Predicted concentrations of the validation set by the reference method.

	Cd	Pb	Zn
1	800	999.5	699
2	999	1199	1000
3	900	900	1199
4	1201	799	801
5	1601	700	851
6	749	1400	1202
7	799	1300	1300
8	900	951	699
9	1399	1000	949
10	800	1051	899
REP (%, Pb)	0.0633
RMSEP (Pb)	0.6519
REP (%, Cd)	0.0763
RMSEP (Cd)	0.7746
REP (%, Zn)	0.1093
RMSEP (Zn)	1.0488

Fig. 6

(A), (B) and (C) Ellipses obtained by EJCR related to the prediction of the concentration of Pb, Zn and Cd in validation set, respectively. Black ellipse and red ellipse are related to AAS and OSC-PLS, respectively. The black point shows the ideal point.

The intra-day precision of the assay was estimated by calculating the relative standard deviation (RSD) for the analysis of 800 ng mL−1 Pb, Zn and Cd in six replicates which gave us RSDs of 2.08%, 2.15% and 2.11% for Pb, Zn and Cd, respectively. Inter-day precision was determined by the analysis of six replicates 800 ng mL−1 Pb, Zn and Cd on three consecutive days which gave us RSDs of 2.34%, 2.28% and 2.21% for Pb, Zn and Cd, respectively. The results obtained for examination of intra-day and inter-day precision confirmed acceptable precisions for the developed methodology.

Conclusion

In this work, a novel and interesting analytical methodology based on coupling of spectrofluorimetry and chemometrics was developed for simultaneous determination of Pb, Cd and Zn in Hela cells. Among the tested chemometric algorithms, the OSC-PLS showed the best performance for simultaneous monitoring of Pb, Cd and Zn whose performance was comparable with AAS as reference method. The results of this work showed that chemometrics has a great potential for assisting instrumental techniques to develop accurate novel methods which have very better performance than those instrumental alone.

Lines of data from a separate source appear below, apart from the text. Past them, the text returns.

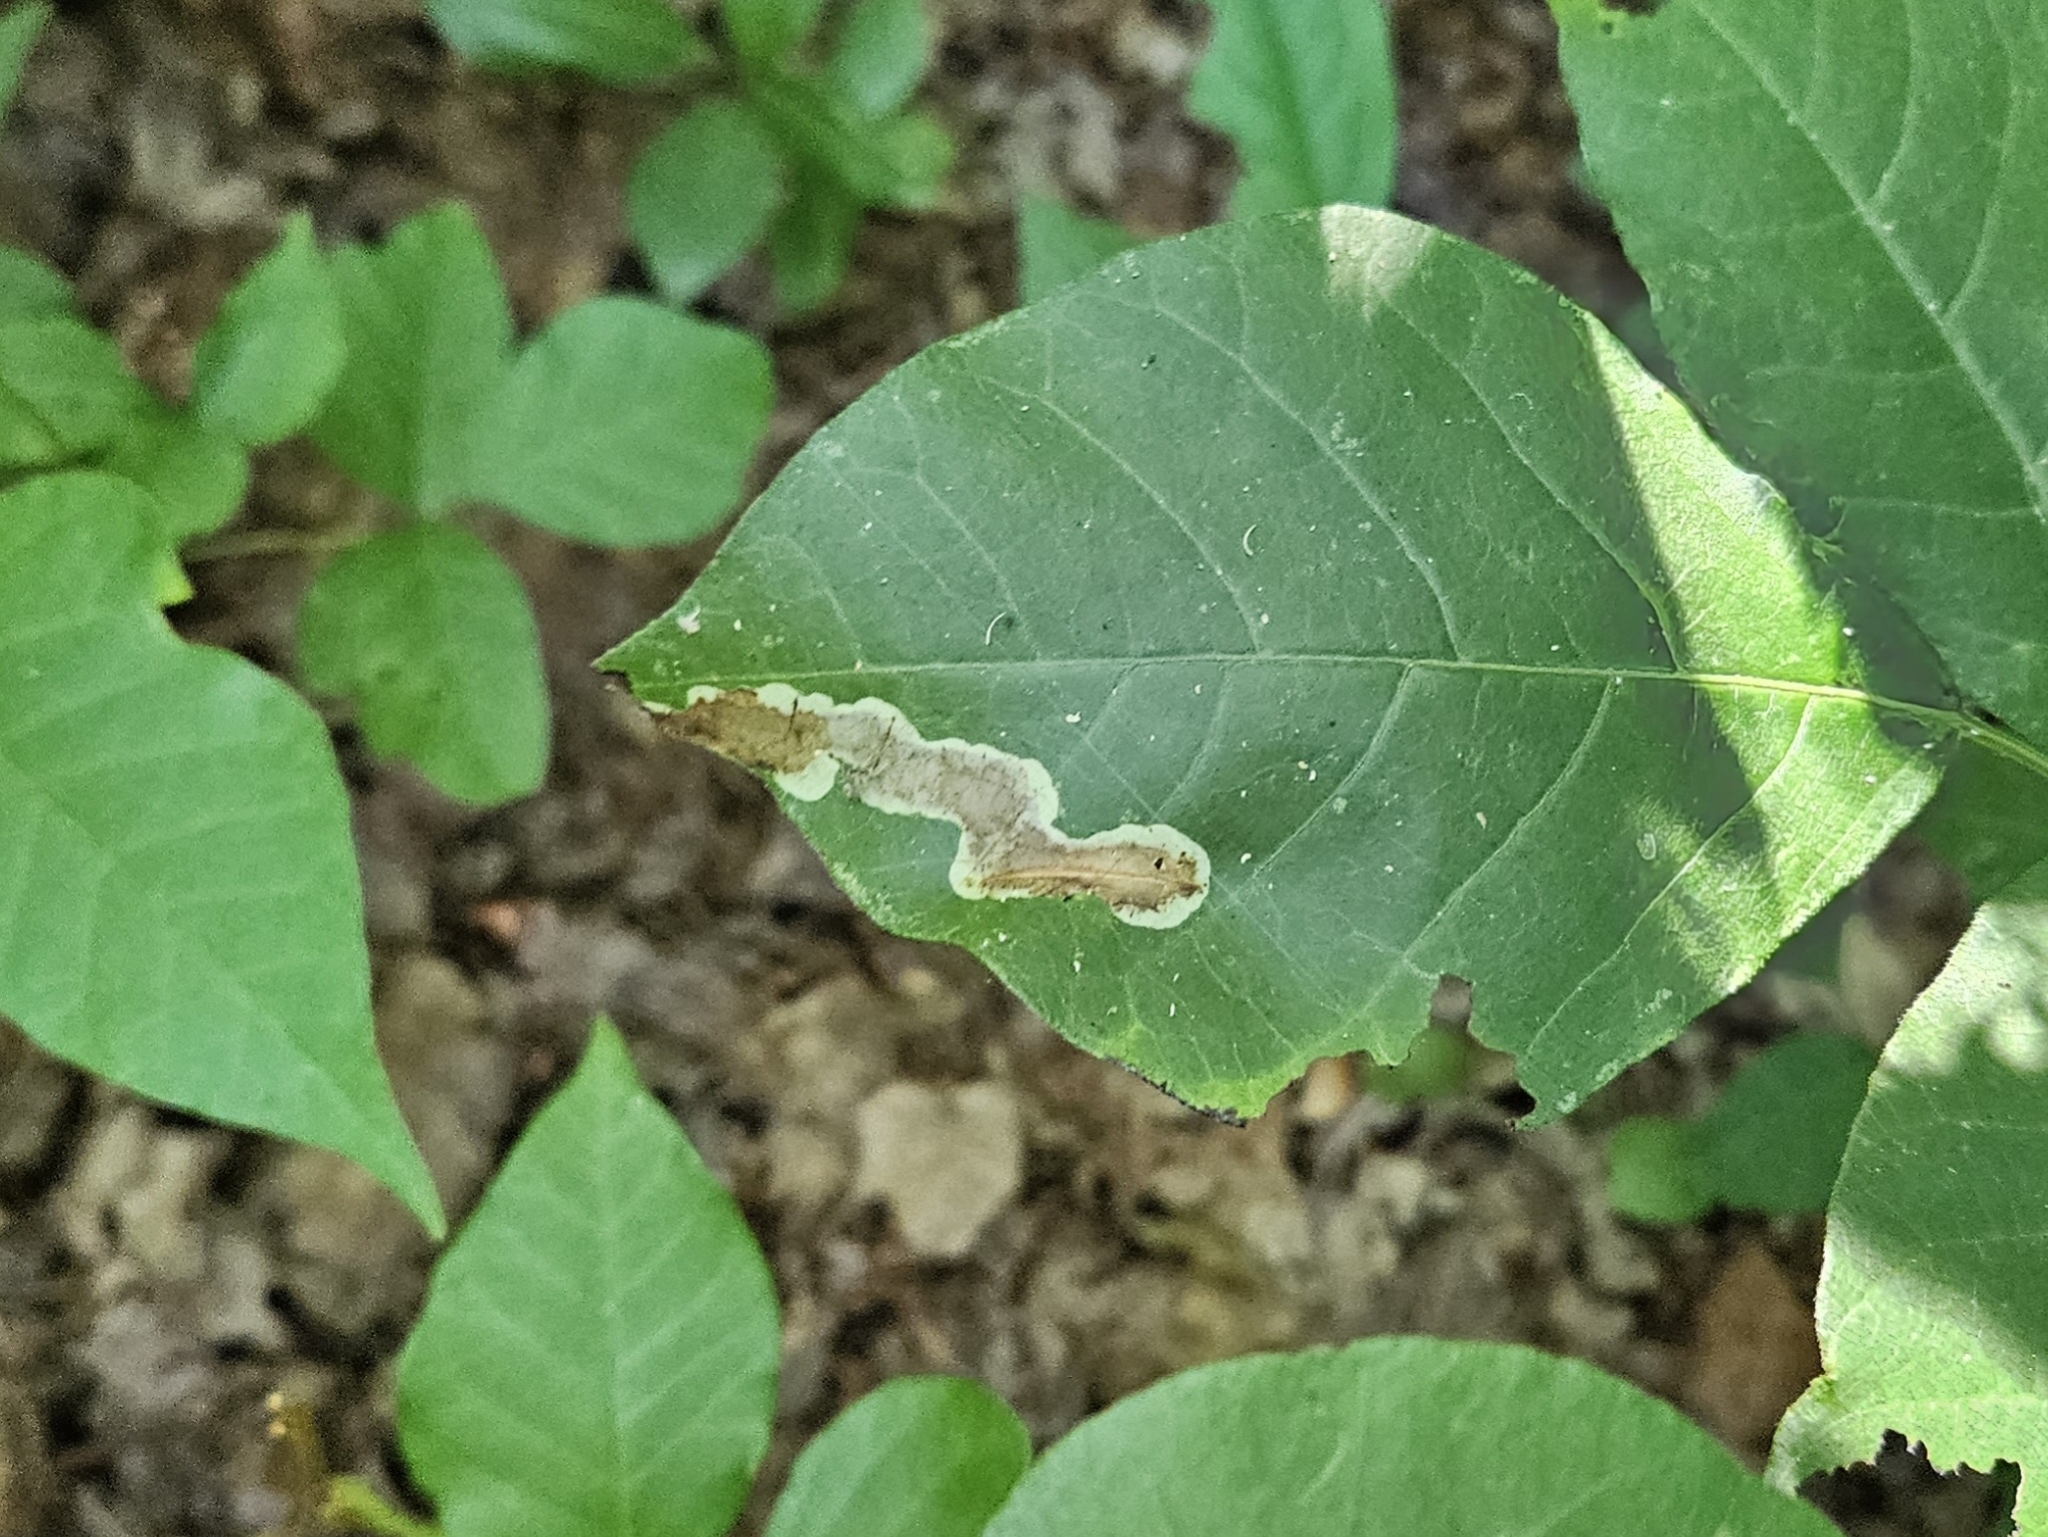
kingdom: Animalia
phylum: Arthropoda
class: Insecta
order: Lepidoptera
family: Gracillariidae
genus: Cameraria
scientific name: Cameraria guttifinitella
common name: Poison ivy leaf-miner moth
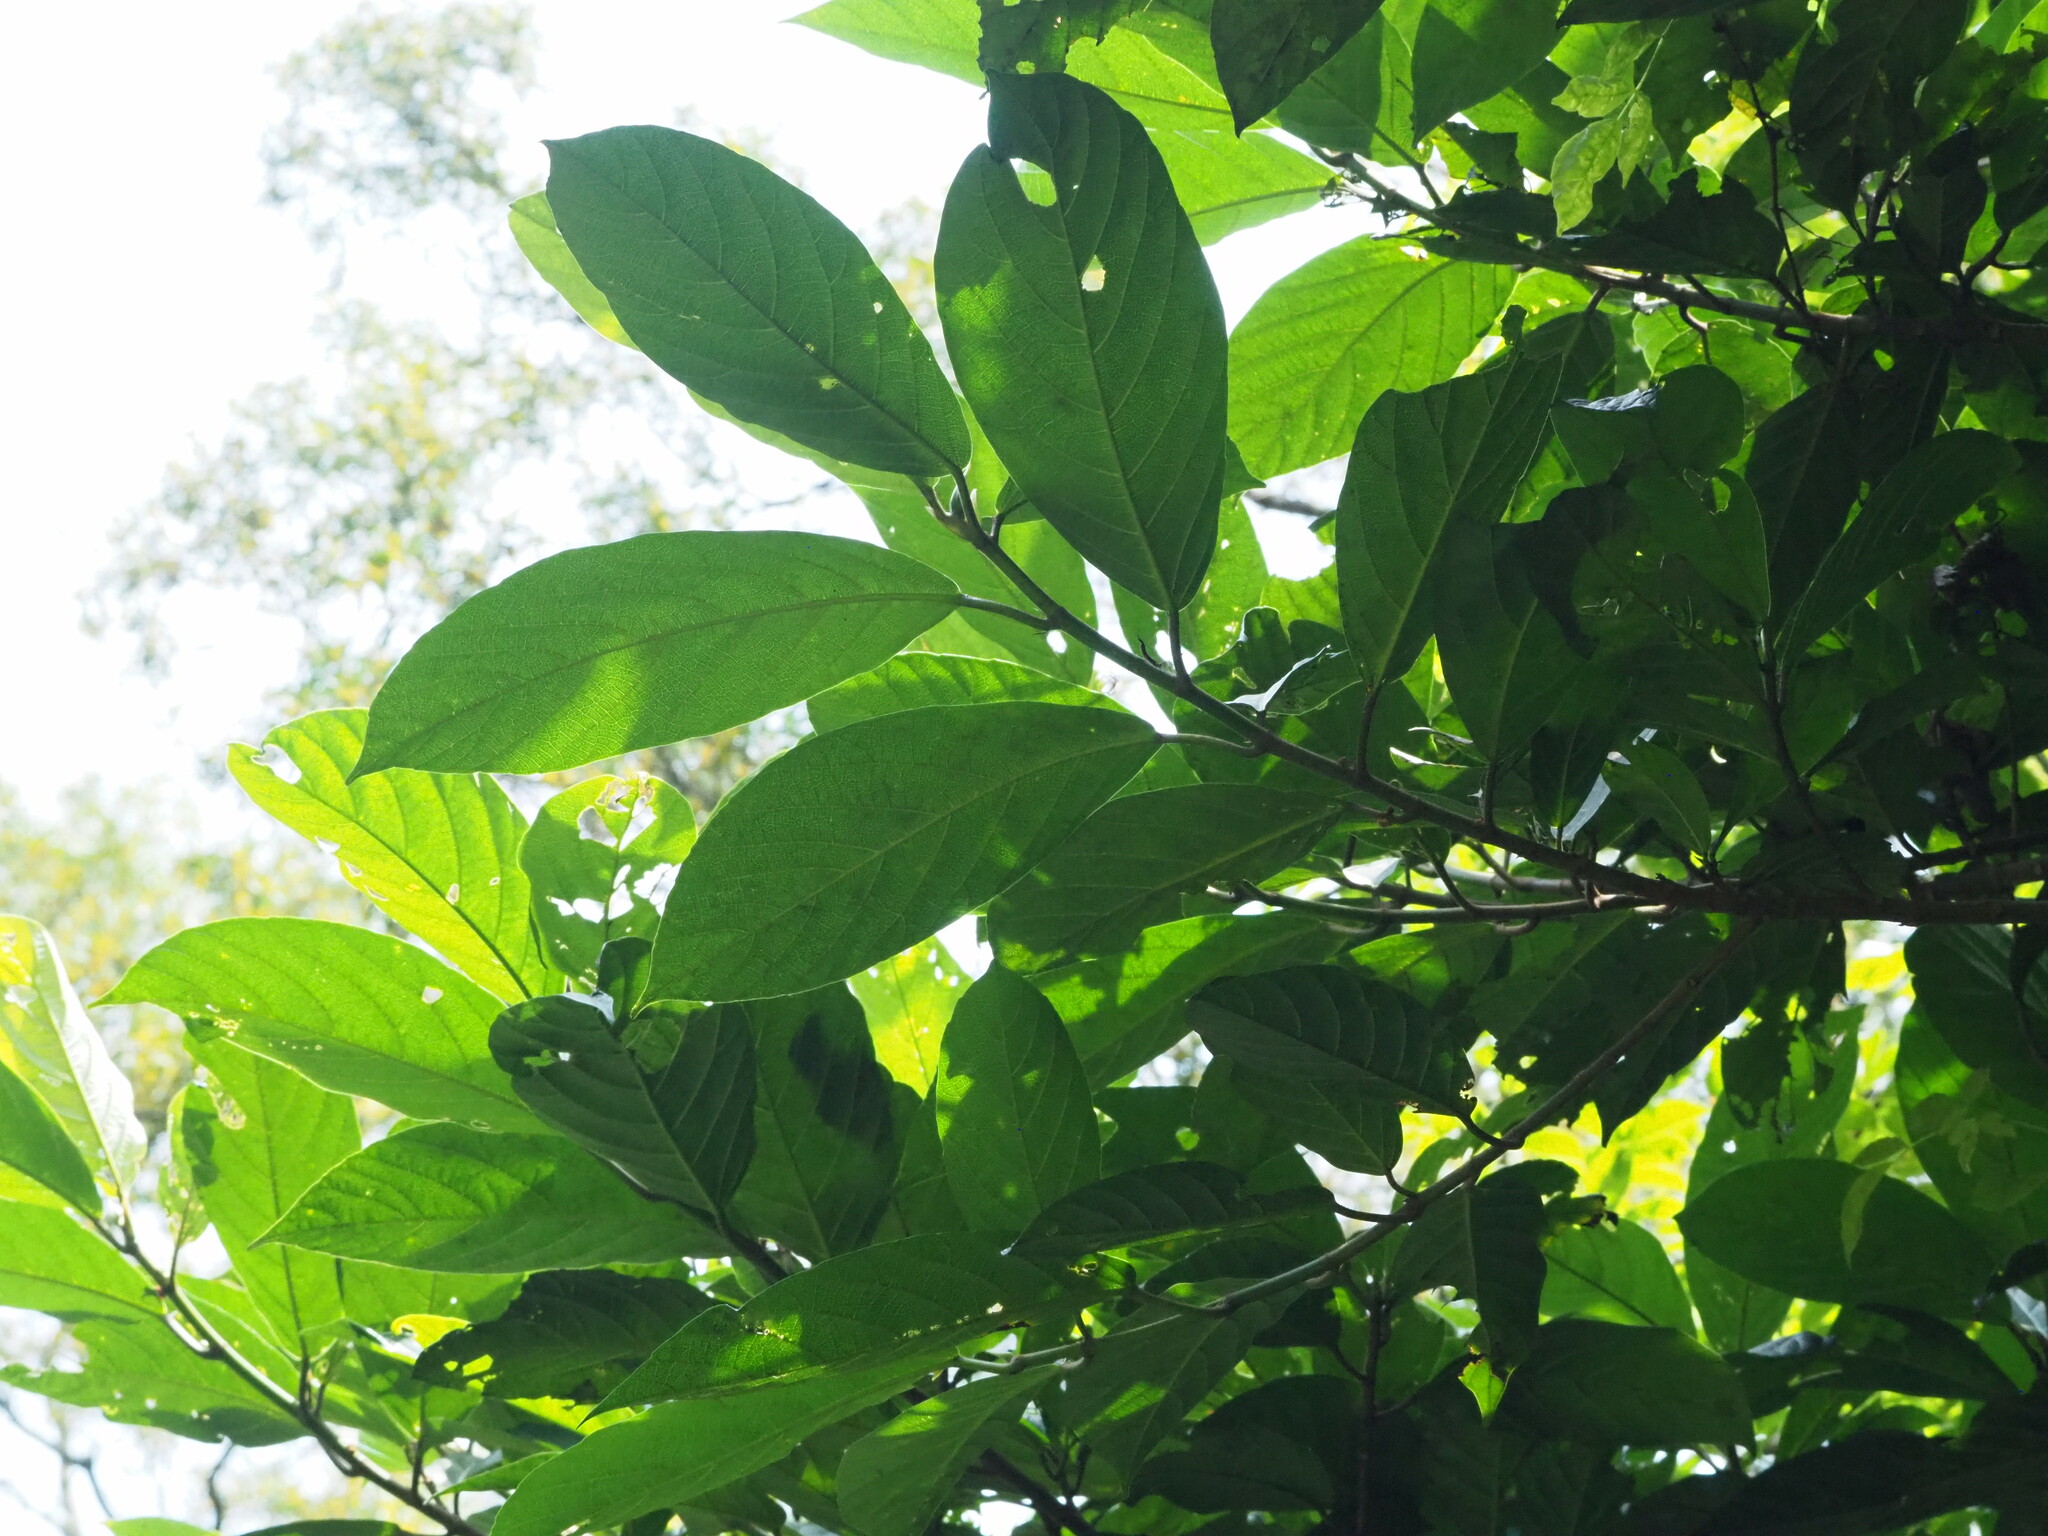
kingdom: Plantae
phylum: Tracheophyta
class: Magnoliopsida
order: Rosales
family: Moraceae
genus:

As a new research field for our research group, we are going to continue coupling of chemometric method with instrumental techniques for bioanalytical purposes and definitely, this work will be a bridge to connect the world of chemometricians with the world of bioanalysts.

Statement

The main idea of this project belongs to Dr. Ali R. Jalalvand and the other authors contributed equally in this project.

Declaration of Competing Interest

The authors declare that they have no known competing financial interests or personal relationships that could have appeared to influence the work reported in this paper.